== Provided entries ==

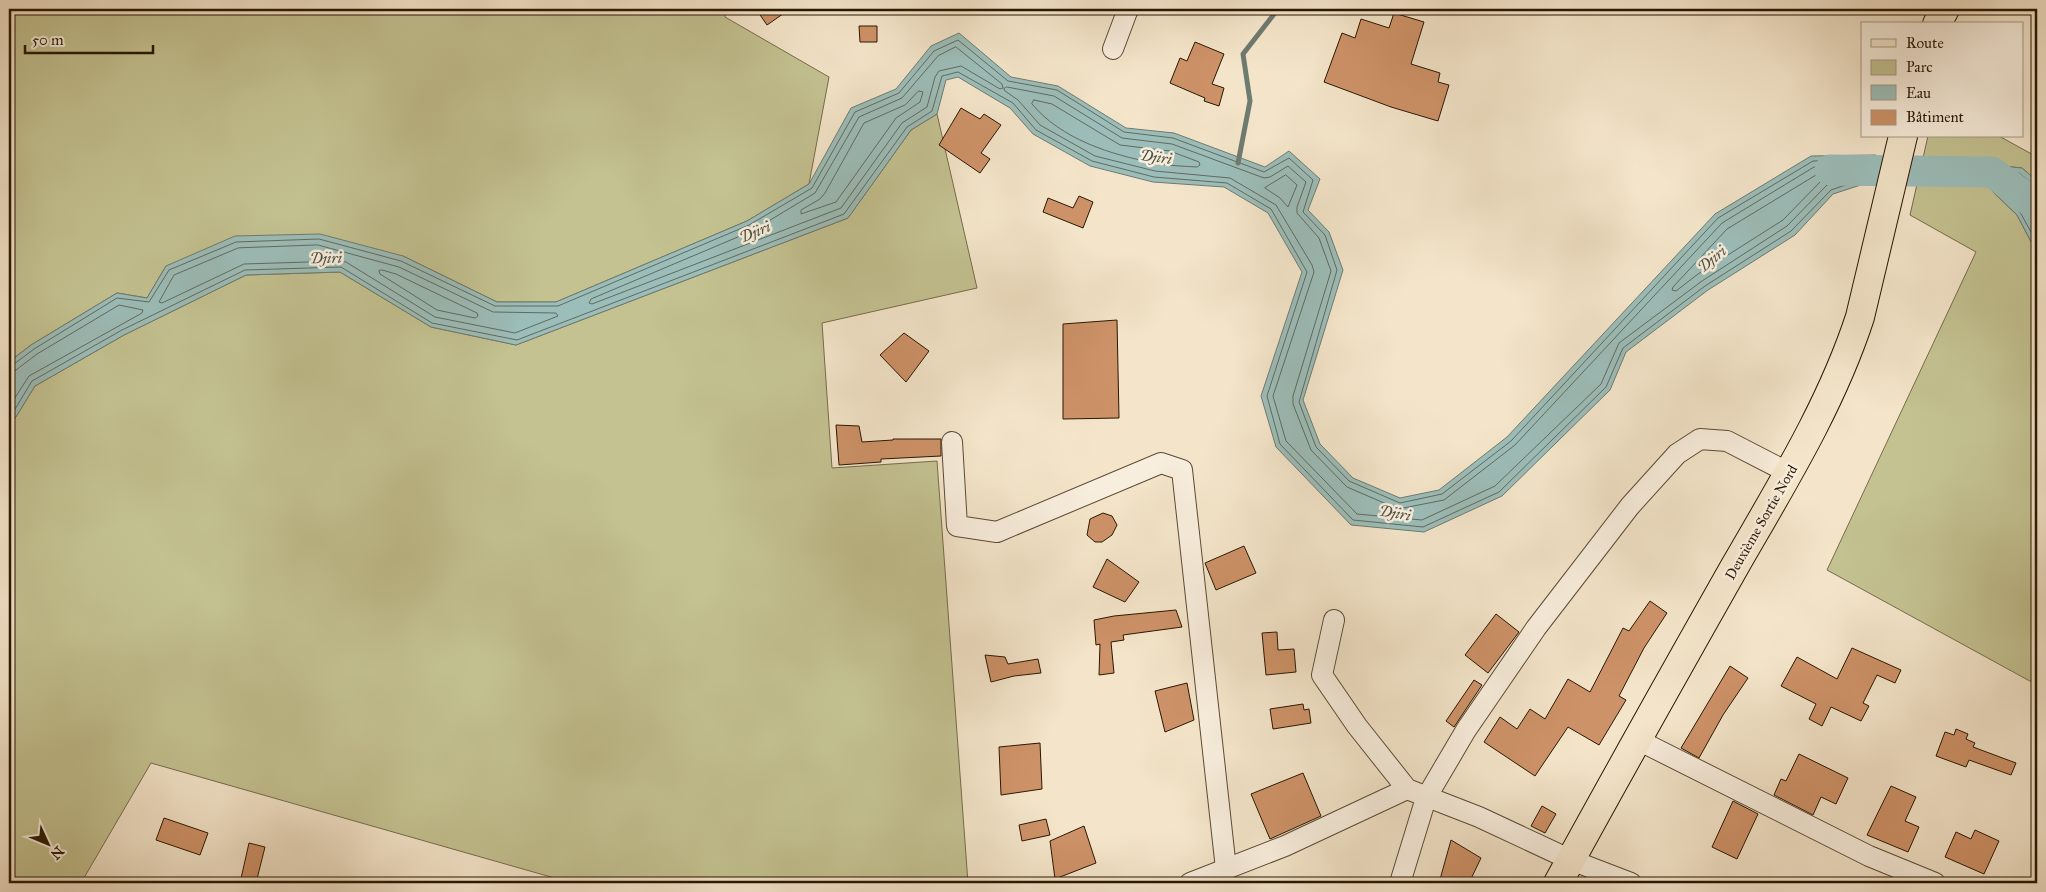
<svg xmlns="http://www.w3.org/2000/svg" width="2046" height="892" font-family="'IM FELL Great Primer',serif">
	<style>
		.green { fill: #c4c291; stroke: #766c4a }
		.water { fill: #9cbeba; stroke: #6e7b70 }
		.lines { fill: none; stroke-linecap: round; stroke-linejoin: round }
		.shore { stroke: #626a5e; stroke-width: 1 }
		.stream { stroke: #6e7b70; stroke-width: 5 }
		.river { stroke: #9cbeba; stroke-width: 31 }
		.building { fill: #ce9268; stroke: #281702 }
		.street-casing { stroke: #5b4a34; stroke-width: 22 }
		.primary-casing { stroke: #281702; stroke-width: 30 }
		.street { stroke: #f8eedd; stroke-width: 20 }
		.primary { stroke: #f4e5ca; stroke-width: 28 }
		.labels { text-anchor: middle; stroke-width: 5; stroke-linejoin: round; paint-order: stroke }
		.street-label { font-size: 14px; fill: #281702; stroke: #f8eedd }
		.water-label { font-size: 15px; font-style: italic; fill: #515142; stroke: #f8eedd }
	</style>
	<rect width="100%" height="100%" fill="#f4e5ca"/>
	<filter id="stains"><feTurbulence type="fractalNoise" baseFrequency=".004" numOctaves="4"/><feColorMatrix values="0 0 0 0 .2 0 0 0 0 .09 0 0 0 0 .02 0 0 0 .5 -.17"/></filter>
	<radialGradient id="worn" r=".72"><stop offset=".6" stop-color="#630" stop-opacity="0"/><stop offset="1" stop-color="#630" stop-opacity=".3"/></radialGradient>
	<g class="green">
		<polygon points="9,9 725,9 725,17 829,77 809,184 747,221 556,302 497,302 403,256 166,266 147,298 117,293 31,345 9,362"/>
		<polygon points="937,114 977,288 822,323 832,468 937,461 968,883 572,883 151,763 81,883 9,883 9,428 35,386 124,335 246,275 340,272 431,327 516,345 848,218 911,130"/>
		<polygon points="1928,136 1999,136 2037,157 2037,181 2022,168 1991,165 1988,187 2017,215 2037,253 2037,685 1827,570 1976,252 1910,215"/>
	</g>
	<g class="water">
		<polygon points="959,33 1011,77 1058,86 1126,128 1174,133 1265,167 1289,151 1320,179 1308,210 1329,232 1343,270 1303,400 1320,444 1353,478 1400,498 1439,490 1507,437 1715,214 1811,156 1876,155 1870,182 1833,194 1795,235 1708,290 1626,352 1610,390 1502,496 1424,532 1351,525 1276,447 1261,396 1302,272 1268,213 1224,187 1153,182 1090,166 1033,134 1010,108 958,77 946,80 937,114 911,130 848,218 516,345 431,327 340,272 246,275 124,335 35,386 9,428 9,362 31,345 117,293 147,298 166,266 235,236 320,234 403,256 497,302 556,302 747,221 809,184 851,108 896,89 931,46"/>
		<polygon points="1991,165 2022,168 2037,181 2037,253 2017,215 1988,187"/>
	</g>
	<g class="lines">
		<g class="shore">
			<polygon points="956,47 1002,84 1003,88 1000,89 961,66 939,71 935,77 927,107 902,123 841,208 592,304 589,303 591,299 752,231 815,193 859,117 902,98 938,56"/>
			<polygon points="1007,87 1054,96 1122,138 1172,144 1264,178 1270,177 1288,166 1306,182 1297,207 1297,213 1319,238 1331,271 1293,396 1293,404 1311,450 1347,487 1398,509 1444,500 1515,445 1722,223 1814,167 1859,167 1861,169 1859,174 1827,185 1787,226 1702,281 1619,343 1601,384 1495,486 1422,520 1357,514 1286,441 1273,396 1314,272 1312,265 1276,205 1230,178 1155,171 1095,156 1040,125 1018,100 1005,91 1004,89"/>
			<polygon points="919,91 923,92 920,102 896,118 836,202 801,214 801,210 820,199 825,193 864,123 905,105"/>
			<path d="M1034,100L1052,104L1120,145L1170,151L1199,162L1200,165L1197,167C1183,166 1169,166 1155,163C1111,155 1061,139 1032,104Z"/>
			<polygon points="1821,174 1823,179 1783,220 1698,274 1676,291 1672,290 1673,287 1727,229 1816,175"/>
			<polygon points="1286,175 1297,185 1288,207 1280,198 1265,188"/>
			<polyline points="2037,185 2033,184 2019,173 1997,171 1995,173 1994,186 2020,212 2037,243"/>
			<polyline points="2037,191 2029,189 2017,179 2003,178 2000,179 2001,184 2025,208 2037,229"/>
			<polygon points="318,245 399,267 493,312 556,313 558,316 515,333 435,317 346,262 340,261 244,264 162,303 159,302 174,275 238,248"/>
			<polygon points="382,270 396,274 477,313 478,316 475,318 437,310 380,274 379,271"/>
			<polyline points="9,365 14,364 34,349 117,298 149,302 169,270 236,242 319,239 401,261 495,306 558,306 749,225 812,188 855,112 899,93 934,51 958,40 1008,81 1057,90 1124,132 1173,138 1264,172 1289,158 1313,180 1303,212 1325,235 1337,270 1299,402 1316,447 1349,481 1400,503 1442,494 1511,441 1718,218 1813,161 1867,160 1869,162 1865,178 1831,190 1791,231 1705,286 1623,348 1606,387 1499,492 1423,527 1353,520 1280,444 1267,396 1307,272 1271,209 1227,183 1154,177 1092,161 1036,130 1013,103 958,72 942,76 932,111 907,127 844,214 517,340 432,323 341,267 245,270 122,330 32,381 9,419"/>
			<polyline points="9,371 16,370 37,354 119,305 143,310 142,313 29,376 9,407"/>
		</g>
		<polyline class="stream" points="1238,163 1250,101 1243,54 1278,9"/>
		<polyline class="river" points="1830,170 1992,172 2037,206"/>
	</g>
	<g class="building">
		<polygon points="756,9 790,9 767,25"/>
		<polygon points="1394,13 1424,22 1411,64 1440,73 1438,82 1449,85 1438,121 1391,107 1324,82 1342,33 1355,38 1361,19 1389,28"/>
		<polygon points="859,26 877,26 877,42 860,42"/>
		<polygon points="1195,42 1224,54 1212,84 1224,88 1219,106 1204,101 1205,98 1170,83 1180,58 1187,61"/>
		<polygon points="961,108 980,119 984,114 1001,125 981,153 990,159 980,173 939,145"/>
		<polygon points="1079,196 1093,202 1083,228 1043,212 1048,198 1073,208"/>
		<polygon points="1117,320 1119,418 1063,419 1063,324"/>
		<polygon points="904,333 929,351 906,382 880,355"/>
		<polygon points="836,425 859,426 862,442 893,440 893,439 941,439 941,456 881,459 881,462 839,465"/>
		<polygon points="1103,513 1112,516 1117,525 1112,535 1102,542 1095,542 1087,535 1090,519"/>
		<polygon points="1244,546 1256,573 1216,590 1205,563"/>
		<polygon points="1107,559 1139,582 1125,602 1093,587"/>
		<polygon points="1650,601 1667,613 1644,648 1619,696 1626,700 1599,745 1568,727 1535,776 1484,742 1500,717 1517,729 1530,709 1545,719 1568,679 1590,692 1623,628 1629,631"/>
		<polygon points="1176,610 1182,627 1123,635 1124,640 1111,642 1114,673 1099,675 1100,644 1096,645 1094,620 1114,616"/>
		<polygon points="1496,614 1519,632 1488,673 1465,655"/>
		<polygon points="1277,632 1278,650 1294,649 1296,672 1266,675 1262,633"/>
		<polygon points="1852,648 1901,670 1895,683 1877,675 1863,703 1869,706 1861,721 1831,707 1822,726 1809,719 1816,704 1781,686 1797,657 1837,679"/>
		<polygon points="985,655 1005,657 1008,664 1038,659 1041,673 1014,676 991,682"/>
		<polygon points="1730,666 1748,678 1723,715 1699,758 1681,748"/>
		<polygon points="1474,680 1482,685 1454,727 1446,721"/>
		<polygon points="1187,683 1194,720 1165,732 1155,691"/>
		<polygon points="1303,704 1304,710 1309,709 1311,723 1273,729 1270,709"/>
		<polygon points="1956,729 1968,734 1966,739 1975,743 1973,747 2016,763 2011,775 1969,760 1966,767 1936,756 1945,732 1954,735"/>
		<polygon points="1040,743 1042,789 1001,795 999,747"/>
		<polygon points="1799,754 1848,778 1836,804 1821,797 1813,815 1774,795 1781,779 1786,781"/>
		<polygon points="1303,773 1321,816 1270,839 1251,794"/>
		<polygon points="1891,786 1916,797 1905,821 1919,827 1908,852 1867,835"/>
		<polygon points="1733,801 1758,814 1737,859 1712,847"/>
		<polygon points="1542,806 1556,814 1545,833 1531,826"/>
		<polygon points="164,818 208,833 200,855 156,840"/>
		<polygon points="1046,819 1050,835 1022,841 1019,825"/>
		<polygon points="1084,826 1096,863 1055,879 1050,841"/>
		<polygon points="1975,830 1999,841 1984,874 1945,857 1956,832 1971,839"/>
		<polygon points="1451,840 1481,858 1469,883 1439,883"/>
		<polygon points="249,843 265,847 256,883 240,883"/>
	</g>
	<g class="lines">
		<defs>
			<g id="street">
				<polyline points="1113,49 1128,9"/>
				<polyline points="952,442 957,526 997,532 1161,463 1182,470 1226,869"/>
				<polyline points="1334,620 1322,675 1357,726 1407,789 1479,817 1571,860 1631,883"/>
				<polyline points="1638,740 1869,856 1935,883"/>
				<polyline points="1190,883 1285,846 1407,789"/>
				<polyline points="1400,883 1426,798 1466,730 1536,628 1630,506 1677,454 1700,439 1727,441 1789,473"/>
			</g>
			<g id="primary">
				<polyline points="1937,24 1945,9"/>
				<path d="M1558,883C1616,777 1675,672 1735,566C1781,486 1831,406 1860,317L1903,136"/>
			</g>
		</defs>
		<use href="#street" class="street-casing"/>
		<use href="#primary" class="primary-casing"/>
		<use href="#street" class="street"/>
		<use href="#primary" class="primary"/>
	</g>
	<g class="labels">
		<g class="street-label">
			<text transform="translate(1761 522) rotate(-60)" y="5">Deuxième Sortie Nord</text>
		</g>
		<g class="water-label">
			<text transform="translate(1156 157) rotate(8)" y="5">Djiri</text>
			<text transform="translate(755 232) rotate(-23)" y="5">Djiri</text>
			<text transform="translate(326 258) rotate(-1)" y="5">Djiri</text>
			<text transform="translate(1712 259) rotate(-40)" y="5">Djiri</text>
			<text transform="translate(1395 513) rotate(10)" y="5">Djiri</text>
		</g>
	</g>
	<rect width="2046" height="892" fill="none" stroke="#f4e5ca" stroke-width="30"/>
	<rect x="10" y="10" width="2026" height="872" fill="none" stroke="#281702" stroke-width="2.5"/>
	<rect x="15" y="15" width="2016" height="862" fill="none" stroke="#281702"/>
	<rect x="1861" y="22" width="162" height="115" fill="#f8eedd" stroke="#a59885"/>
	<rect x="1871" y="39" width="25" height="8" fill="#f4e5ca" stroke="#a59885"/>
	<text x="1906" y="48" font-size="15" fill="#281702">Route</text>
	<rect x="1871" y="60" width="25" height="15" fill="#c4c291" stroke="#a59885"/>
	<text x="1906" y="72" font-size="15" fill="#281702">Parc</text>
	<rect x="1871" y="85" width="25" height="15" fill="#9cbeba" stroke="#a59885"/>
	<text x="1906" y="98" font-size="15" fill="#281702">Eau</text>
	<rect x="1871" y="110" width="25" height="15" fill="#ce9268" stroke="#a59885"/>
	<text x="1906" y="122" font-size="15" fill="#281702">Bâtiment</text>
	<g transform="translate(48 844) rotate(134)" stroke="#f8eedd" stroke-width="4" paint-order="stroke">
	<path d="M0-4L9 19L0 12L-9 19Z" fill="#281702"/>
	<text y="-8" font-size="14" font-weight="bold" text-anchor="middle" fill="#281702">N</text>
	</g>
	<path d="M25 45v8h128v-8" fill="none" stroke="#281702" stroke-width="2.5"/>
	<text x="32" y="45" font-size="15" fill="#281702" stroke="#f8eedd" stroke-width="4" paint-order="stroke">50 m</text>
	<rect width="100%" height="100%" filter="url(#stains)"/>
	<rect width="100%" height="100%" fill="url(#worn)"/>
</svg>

===

*Work required*
Gather up the lines containing the word "worn" from these records and copy them.

*Solution*
	<radialGradient id="worn" r=".72"><stop offset=".6" stop-color="#630" stop-opacity="0"/><stop offset="1" stop-color="#630" stop-opacity=".3"/></radialGradient>
	<rect width="100%" height="100%" fill="url(#worn)"/>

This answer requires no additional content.